Given a rectangle and a circle in the coordinate system(two edges of the rectangle are parallel with the X-axis, and the other two are parallel with the Y-axis), you have to tell if their borders intersect.
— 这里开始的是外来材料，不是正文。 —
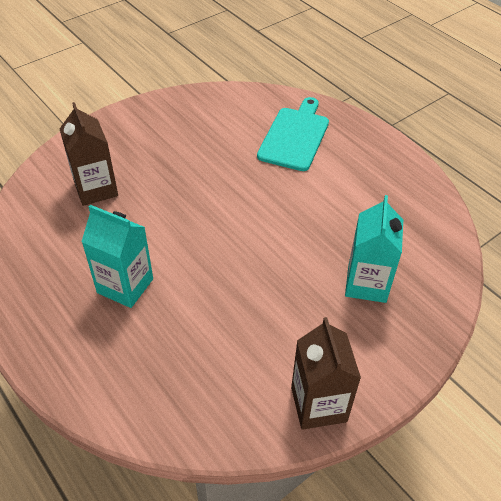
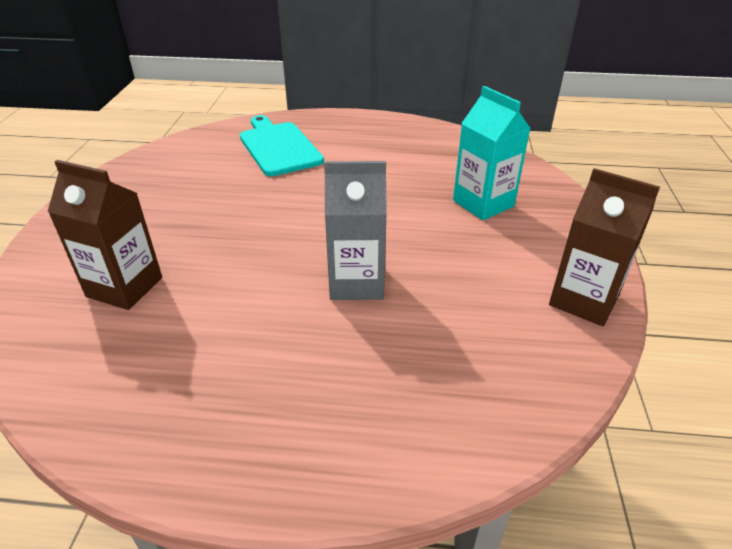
camera: 45 degrees left, 10 degrees down
turquoise carton [81,205,153,308] -> none
none -> grey carton [324,161,387,300]

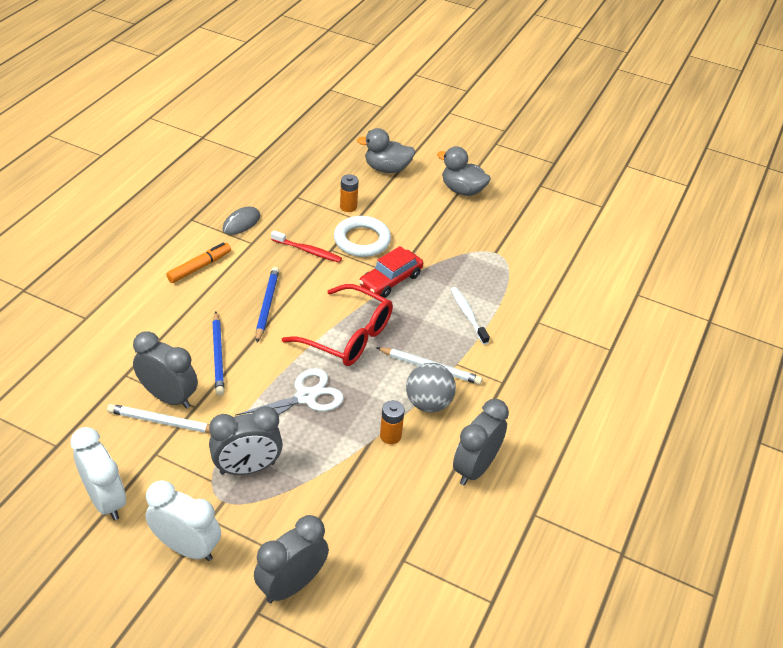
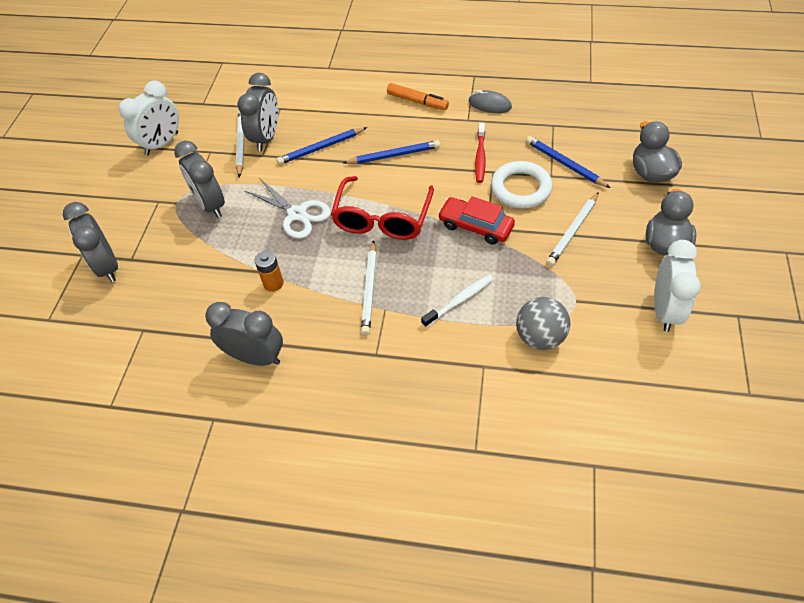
camera: 80 degrees right, 10 degrees up
white clock [145,480,221,561] -> white clock moved to [654,240,701,332]
grey clock [254,515,329,603] -> grey clock turned 150 degrees counterclockwise [63,202,118,282]
orange battery [340,174,359,212] -> blue pencil [526,136,611,188]
grey ball [406,363,456,412] -> grey ball moved to [516,297,570,350]
none -> white pencil [546,192,599,266]

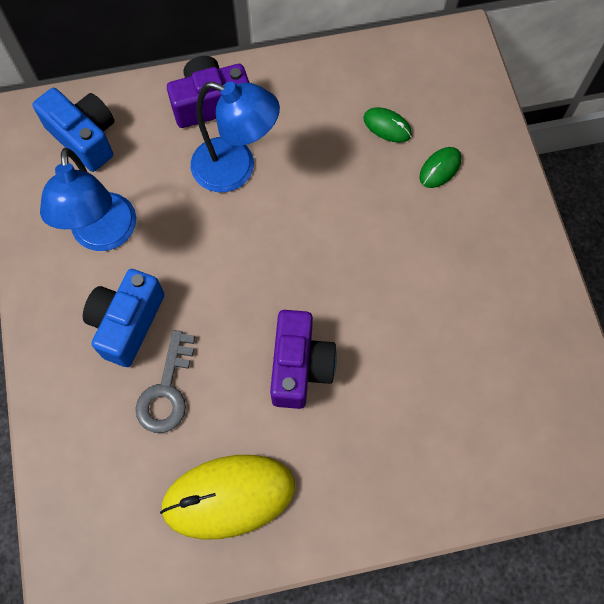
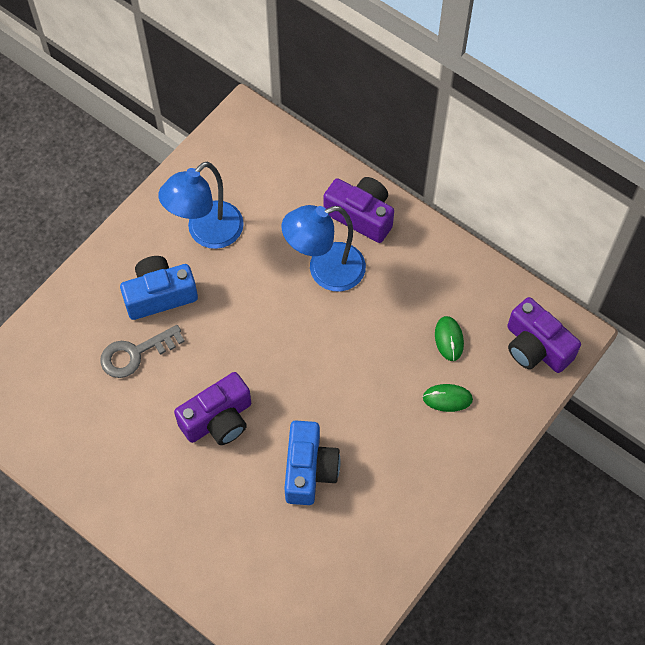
camera: 50 degrees right, 5 degrees down
blue camera [32,88,114,172] -> blue camera moved to [284,421,340,505]
yellow mouse [160,455,295,539] -> none
blue lamp [191,81,280,192] -> blue lamp turned 90 degrees clockwise [282,205,366,292]
none -> purple camera [507,297,581,373]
Note: we call them intersect even if they are just tangent. The circle is located by its centre and radius, and the rectangle is located by one of its diagonal.

输入:

The first line of input is a positive integer P which indicates the number of test cases. Then P test cases follow. Each test cases consists of seven real numbers, they are X,Y,R,X1,Y1,X2,Y2. That means the centre of a circle is (X,Y) and the radius of the circle is R, and one of the rectangle’s diagonal is (X1,Y1)-(X2,Y2).

输出:

For each test case, if the rectangle and the circle intersects, just output "YES" in a single line, or you should output "NO" in a single line.

样例输入:

2
1 1 1 1 2 4 3
1 1 1 1 3 4 4.5

样例输出:

YES
NO

点击打开链接

数学题,自己画个图。。。

WA了好几次。。。

#include"stdio.h"
#include"string.h"
#include"math.h"
struct node
{
	double x,y;
}aa[5];
int main()
{
	int T;
	int n,t;
	double x,y,r;
	double x1,x2,y1,y2;
	scanf("%d",&T);
	while(T--)
	{
		scanf("%lf%lf%lf",&x,&y,&r);
		scanf("%lf%lf%lf%lf",&x1,&y1,&x2,&y2);
		aa[0].x=x;aa[0].y=y;
		if(x1>x2){t=x1;x1=x2;x2=t;}
		if(y1>y2){t=y1;y1=y2;y2=t;}
		double t1,t2;
		int f1,f2,f3,f4;
		f1=f2=f3=f4=0;
		if((r*r-(x1-x)*(x1-x))>=0)
		{
			t1=sqrt((r*r-(x1-x)*(x1-x)))+y;
			t2=-sqrt((r*r-(x1-x)*(x1-x)))+y;
			if(t1>=y1&&t1<=y2||t2>=y1&&t2<=y2)f1=1;
		}
		if((r*r-(x2-x)*(x2-x))>=0)
		{
			t1=sqrt((r*r-(x2-x)*(x2-x)))+y;
			t2=-sqrt(r*r-(x2-x)*(x2-x))+y;
			if(t1>=y1&&t1<=y2||t2>=y1&&t2<=y2)f2=1;
		}
		if((r*r-(y1-y)*(y1-y))>=0)
		{
			t1=sqrt(r*r-(y1-y)*(y1-y))+x;
			t2=-sqrt(r*r-(y1-y)*(y1-y))+x;
			if(t1>=x1&&t1<=x2||t2>=x1&&t2<=x2)f3=1;
		}
		if((r*r-(y2-y)*(y2-y))>=0)
		{
			t1=sqrt(r*r-(y2-y)*(y2-y))+x;
			t2=-sqrt(r*r-(y2-y)*(y2-y))+x;
			if(t1>=x1&&t1<=x2||t2>=x1&&t2<=x2)f4=1;
		}
		if(f1||f2||f3||f4)printf("YES\n");
		else printf("NO\n");
	}
	return 0;
}


  1. 这道题这里的解法最坏情况似乎应该是指数的。回溯的时候
    O(n) = O(n-1) + O(n-2) + ….
    O(n-1) = O(n-2) + O(n-3)+ …
    O(n) – O(n-1) = O(n-1)
    O(n) = 2O(n-1)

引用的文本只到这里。